*Work instructions*. Reproduce each entry below exactly, without omitting any.
===============
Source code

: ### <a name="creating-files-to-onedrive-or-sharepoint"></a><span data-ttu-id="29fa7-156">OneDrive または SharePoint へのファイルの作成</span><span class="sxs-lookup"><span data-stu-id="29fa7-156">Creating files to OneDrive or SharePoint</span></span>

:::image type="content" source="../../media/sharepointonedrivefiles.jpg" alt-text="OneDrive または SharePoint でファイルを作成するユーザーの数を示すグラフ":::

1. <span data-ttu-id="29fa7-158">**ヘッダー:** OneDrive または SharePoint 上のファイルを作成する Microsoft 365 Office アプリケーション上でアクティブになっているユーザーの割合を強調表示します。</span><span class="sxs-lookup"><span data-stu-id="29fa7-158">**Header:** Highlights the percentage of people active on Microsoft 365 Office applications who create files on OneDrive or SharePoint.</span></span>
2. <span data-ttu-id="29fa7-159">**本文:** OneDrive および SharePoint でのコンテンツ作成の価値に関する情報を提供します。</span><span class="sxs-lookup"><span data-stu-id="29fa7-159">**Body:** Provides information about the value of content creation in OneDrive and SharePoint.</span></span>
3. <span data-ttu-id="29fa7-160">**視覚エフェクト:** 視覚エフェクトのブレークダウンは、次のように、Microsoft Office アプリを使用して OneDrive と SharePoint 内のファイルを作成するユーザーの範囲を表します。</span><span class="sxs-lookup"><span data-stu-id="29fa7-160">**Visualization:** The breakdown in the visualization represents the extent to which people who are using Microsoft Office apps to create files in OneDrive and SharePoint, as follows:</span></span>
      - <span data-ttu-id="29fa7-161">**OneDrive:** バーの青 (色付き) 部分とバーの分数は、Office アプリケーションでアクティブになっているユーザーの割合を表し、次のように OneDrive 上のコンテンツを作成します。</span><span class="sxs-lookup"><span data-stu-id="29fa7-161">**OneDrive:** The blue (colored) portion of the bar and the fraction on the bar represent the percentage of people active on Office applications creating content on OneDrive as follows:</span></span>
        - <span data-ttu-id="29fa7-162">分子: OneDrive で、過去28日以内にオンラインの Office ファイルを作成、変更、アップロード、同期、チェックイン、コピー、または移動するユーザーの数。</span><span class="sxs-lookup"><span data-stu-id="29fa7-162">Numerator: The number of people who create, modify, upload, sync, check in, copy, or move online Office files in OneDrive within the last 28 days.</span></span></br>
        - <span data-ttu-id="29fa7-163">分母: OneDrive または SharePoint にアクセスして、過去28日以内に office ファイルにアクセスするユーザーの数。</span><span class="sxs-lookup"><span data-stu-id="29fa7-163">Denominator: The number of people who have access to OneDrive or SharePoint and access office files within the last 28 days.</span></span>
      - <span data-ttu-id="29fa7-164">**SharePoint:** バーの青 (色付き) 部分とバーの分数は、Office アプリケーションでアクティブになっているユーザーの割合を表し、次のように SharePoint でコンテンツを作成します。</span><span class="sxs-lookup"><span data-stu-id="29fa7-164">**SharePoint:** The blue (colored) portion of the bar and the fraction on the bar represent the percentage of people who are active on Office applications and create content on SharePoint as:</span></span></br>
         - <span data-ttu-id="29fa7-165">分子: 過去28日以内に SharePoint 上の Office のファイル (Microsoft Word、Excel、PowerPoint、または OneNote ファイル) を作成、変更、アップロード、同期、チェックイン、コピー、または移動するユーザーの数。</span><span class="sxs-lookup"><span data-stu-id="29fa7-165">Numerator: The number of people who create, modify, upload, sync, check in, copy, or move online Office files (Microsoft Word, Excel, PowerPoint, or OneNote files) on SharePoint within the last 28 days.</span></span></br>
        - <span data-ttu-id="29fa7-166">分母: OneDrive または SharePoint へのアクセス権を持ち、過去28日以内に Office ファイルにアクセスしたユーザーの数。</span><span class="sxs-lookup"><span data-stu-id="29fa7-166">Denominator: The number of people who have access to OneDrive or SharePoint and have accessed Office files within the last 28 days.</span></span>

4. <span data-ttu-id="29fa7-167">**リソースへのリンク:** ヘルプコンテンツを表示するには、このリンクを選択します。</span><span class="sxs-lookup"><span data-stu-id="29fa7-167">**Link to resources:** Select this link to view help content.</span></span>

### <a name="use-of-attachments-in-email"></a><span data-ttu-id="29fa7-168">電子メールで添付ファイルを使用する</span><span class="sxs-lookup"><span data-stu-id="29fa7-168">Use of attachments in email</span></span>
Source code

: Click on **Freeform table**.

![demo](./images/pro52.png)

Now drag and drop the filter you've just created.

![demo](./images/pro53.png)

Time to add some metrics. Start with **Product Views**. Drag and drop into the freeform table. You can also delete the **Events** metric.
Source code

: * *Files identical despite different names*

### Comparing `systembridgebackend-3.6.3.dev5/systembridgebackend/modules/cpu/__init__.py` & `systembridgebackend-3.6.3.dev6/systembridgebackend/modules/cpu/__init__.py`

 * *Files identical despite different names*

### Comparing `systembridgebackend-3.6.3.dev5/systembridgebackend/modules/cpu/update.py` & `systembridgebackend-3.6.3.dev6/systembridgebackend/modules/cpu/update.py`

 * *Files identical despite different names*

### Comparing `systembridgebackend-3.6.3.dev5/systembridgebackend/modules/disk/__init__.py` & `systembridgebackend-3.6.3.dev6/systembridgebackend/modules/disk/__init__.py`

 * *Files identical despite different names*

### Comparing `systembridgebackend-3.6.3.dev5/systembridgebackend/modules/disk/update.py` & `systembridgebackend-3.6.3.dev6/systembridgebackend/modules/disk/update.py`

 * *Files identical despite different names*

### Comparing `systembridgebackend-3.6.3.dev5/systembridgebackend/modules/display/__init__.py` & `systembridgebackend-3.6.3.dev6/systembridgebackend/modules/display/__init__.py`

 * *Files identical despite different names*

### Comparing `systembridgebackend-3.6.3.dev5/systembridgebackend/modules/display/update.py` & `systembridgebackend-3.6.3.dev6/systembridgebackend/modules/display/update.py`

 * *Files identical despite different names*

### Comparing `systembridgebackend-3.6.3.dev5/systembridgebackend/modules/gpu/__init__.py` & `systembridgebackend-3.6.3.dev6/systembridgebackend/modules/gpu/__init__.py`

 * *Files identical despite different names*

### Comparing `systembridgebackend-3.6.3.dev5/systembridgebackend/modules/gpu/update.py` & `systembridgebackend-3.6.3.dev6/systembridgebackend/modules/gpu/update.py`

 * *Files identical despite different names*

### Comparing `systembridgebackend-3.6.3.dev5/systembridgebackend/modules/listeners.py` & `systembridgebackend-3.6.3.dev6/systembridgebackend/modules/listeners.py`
===============
*Answer box*.
Source code

: ### <a name="creating-files-to-onedrive-or-sharepoint"></a><span data-ttu-id="29fa7-156">OneDrive または SharePoint へのファイルの作成</span><span class="sxs-lookup"><span data-stu-id="29fa7-156">Creating files to OneDrive or SharePoint</span></span>

:::image type="content" source="../../media/sharepointonedrivefiles.jpg" alt-text="OneDrive または SharePoint でファイルを作成するユーザーの数を示すグラフ":::

1. <span data-ttu-id="29fa7-158">**ヘッダー:** OneDrive または SharePoint 上のファイルを作成する Microsoft 365 Office アプリケーション上でアクティブになっているユーザーの割合を強調表示します。</span><span class="sxs-lookup"><span data-stu-id="29fa7-158">**Header:** Highlights the percentage of people active on Microsoft 365 Office applications who create files on OneDrive or SharePoint.</span></span>
2. <span data-ttu-id="29fa7-159">**本文:** OneDrive および SharePoint でのコンテンツ作成の価値に関する情報を提供します。</span><span class="sxs-lookup"><span data-stu-id="29fa7-159">**Body:** Provides information about the value of content creation in OneDrive and SharePoint.</span></span>
3. <span data-ttu-id="29fa7-160">**視覚エフェクト:** 視覚エフェクトのブレークダウンは、次のように、Microsoft Office アプリを使用して OneDrive と SharePoint 内のファイルを作成するユーザーの範囲を表します。</span><span class="sxs-lookup"><span data-stu-id="29fa7-160">**Visualization:** The breakdown in the visualization represents the extent to which people who are using Microsoft Office apps to create files in OneDrive and SharePoint, as follows:</span></span>
      - <span data-ttu-id="29fa7-161">**OneDrive:** バーの青 (色付き) 部分とバーの分数は、Office アプリケーションでアクティブになっているユーザーの割合を表し、次のように OneDrive 上のコンテンツを作成します。</span><span class="sxs-lookup"><span data-stu-id="29fa7-161">**OneDrive:** The blue (colored) portion of the bar and the fraction on the bar represent the percentage of people active on Office applications creating content on OneDrive as follows:</span></span>
        - <span data-ttu-id="29fa7-162">分子: OneDrive で、過去28日以内にオンラインの Office ファイルを作成、変更、アップロード、同期、チェックイン、コピー、または移動するユーザーの数。</span><span class="sxs-lookup"><span data-stu-id="29fa7-162">Numerator: The number of people who create, modify, upload, sync, check in, copy, or move online Office files in OneDrive within the last 28 days.</span></span></br>
        - <span data-ttu-id="29fa7-163">分母: OneDrive または SharePoint にアクセスして、過去28日以内に office ファイルにアクセスするユーザーの数。</span><span class="sxs-lookup"><span data-stu-id="29fa7-163">Denominator: The number of people who have access to OneDrive or SharePoint and access office files within the last 28 days.</span></span>
      - <span data-ttu-id="29fa7-164">**SharePoint:** バーの青 (色付き) 部分とバーの分数は、Office アプリケーションでアクティブになっているユーザーの割合を表し、次のように SharePoint でコンテンツを作成します。</span><span class="sxs-lookup"><span data-stu-id="29fa7-164">**SharePoint:** The blue (colored) portion of the bar and the fraction on the bar represent the percentage of people who are active on Office applications and create content on SharePoint as:</span></span></br>
         - <span data-ttu-id="29fa7-165">分子: 過去28日以内に SharePoint 上の Office のファイル (Microsoft Word、Excel、PowerPoint、または OneNote ファイル) を作成、変更、アップロード、同期、チェックイン、コピー、または移動するユーザーの数。</span><span class="sxs-lookup"><span data-stu-id="29fa7-165">Numerator: The number of people who create, modify, upload, sync, check in, copy, or move online Office files (Microsoft Word, Excel, PowerPoint, or OneNote files) on SharePoint within the last 28 days.</span></span></br>
        - <span data-ttu-id="29fa7-166">分母: OneDrive または SharePoint へのアクセス権を持ち、過去28日以内に Office ファイルにアクセスしたユーザーの数。</span><span class="sxs-lookup"><span data-stu-id="29fa7-166">Denominator: The number of people who have access to OneDrive or SharePoint and have accessed Office files within the last 28 days.</span></span>

4. <span data-ttu-id="29fa7-167">**リソースへのリンク:** ヘルプコンテンツを表示するには、このリンクを選択します。</span><span class="sxs-lookup"><span data-stu-id="29fa7-167">**Link to resources:** Select this link to view help content.</span></span>

### <a name="use-of-attachments-in-email"></a><span data-ttu-id="29fa7-168">電子メールで添付ファイルを使用する</span><span class="sxs-lookup"><span data-stu-id="29fa7-168">Use of attachments in email</span></span>
Source code

: Click on **Freeform table**.

![demo](./images/pro52.png)

Now drag and drop the filter you've just created.

![demo](./images/pro53.png)

Time to add some metrics. Start with **Product Views**. Drag and drop into the freeform table. You can also delete the **Events** metric.
Source code

: * *Files identical despite different names*

### Comparing `systembridgebackend-3.6.3.dev5/systembridgebackend/modules/cpu/__init__.py` & `systembridgebackend-3.6.3.dev6/systembridgebackend/modules/cpu/__init__.py`

 * *Files identical despite different names*

### Comparing `systembridgebackend-3.6.3.dev5/systembridgebackend/modules/cpu/update.py` & `systembridgebackend-3.6.3.dev6/systembridgebackend/modules/cpu/update.py`

 * *Files identical despite different names*

### Comparing `systembridgebackend-3.6.3.dev5/systembridgebackend/modules/disk/__init__.py` & `systembridgebackend-3.6.3.dev6/systembridgebackend/modules/disk/__init__.py`

 * *Files identical despite different names*

### Comparing `systembridgebackend-3.6.3.dev5/systembridgebackend/modules/disk/update.py` & `systembridgebackend-3.6.3.dev6/systembridgebackend/modules/disk/update.py`

 * *Files identical despite different names*

### Comparing `systembridgebackend-3.6.3.dev5/systembridgebackend/modules/display/__init__.py` & `systembridgebackend-3.6.3.dev6/systembridgebackend/modules/display/__init__.py`

 * *Files identical despite different names*

### Comparing `systembridgebackend-3.6.3.dev5/systembridgebackend/modules/display/update.py` & `systembridgebackend-3.6.3.dev6/systembridgebackend/modules/display/update.py`

 * *Files identical despite different names*

### Comparing `systembridgebackend-3.6.3.dev5/systembridgebackend/modules/gpu/__init__.py` & `systembridgebackend-3.6.3.dev6/systembridgebackend/modules/gpu/__init__.py`

 * *Files identical despite different names*

### Comparing `systembridgebackend-3.6.3.dev5/systembridgebackend/modules/gpu/update.py` & `systembridgebackend-3.6.3.dev6/systembridgebackend/modules/gpu/update.py`

 * *Files identical despite different names*

### Comparing `systembridgebackend-3.6.3.dev5/systembridgebackend/modules/listeners.py` & `systembridgebackend-3.6.3.dev6/systembridgebackend/modules/listeners.py`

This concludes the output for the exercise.